Der Mann am Kamin sagte, sein Bruder hätte einen Kameraden im Gebirge verloren, weil seine Hand die des Freundes nicht hätte packen können. Direkt neben ihm wäre er abgestürzt mit dem Tod in den Augen und einer letzten Frage: Warum hast du mich fallen gelassen?
Er sah mich lauernd an, dann, als ich nichts entgegnete, fast enttäuscht. Ich hätte wohl betroffen reagieren müssen, aber das wäre ihm nicht gerecht geworden. Er wusste mehr, als er zugeben wollte.
Ich dachte zurück: Es war einer dieser entsetzlich schwülen Urlaubstage, die Kinder quengeln lassen. Ich gehörte zu den Stillen, die mit ernster Miene neben ihren Eltern auf staubigen, steilen Rundwanderwegen trotten und ihnen nur schweigend die Schuld geben. An der Hitze. An den roten Sandalen, in denen die nackten Füße kleben. An den Mücken. Am Ziel, das mich nicht wirklich interessierte: Ein Aussichtslokal mit eingezäunter Plattform, von der aus man das ganze Tal betrachten konnte. Ich ging am Gitterzaun in die Hocke, blickte durch die Stäbe hinunter und überlegte, wie lange es dauern würde, bis meine Spucke irgendwo in einer Baumkrone oder auf einem Ameisenhaufen landen würde. Vielleicht auch im Wasser.

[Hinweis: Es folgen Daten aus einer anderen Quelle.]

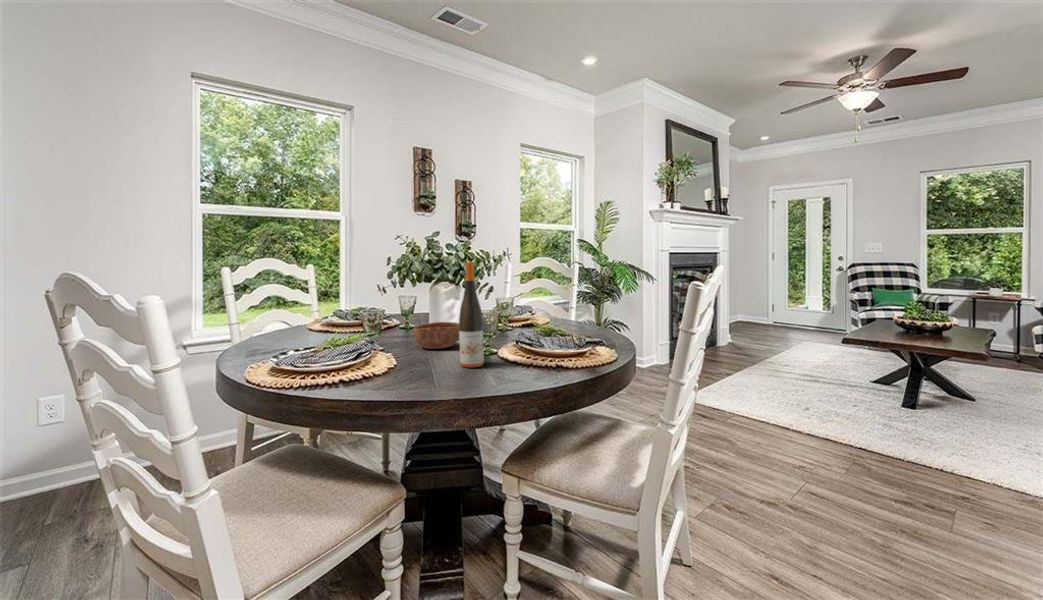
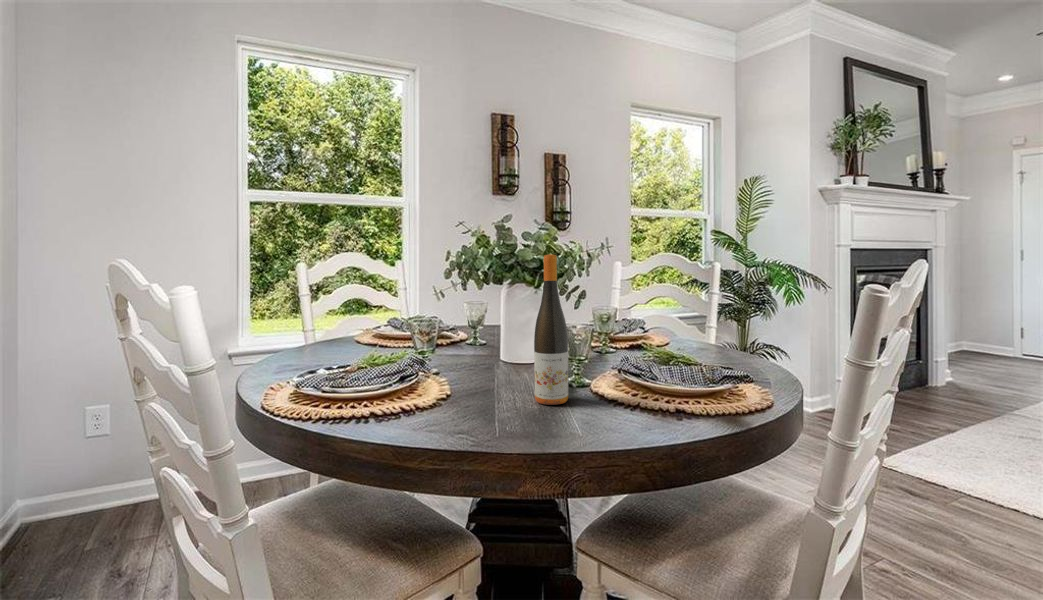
bowl: present [413,322,459,349] -> none [477,338,542,374]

Dort ganz tief unten war ein See, und ich dachte, wäre ich jetzt etwas kleiner und würde durch das Gitter passen, dann könnte mich jemand schubsen oder in den Rücken treten und ich würde fallen. Mag sein, nicht sofort. Ich würde schwanken und taumeln und vermutlich nach meinen Eltern rufen, aber bis die das gehört, das alles überhaupt bemerkt hätten, wäre es längst zu spät. Keine Hilfe. Keine Hand. Ich würde hinunterstürzen und dabei hin und her schwanken und rudern und flattern und es wissen. Meine Eltern würden sich dort oben über die Brüstung lehnen und ihre Arme nach mir ausstrecken und schreien: »Wer hat das getan?«
Während ich durch die Stäbe nach unten blickte, war ich bereits tot, und ich drehte mich kurz um und schaute mir all die fremden Leute an, die auf der Plattform standen. Ich suchte meinen Mörder, fand ihn nicht, dachte ihn mir aus und versank wieder in der Tiefe.
Dann sah ich es fallen. Ich starrte ihm hinterher, bis der See es verschluckte. Es ließ mich schaurig werden. Noch mehr.
Es war das Halstuch einer Frau.
Es war ein Kind. Es war meine Schwester, die eben noch neben meinem Vater am Aussichtsfernrohr gestanden hatte. Sie hielt mir ihre kleine Hand entgegen, und ich griff nach ihr und griff ins Leere.
Sie fiel und sah mich an, und ihre Augen fragten warum. Sie sind grün. Aber sie waren gelb. Ihr Gesicht war schuppig und völlig verzerrt, sie hatte ganz blutige Lippen, und ihre Zähne waren braun und spitz. Ihre Hand, die ich plötzlich doch in meiner hatte, fühlte sich pelzig, groß und böse an. Ich ließ sie los und atmete auf. Sie fiel.
Ich schenkte ihr drei Groschen vor unserem Abstieg. »Für Kaugummi«, flüsterte ich, »erzähl das Mama nicht.«
Der Mann am Kamin sagte, er würde nichts aus einem Brunnen ziehen, das gelbe Augen hätte. Ich sagte, manchmal muss man das, egal, was kommt. Das sind nur Geschichten, sagte er, und hinter den Spiegel gehe ich längst nicht mehr.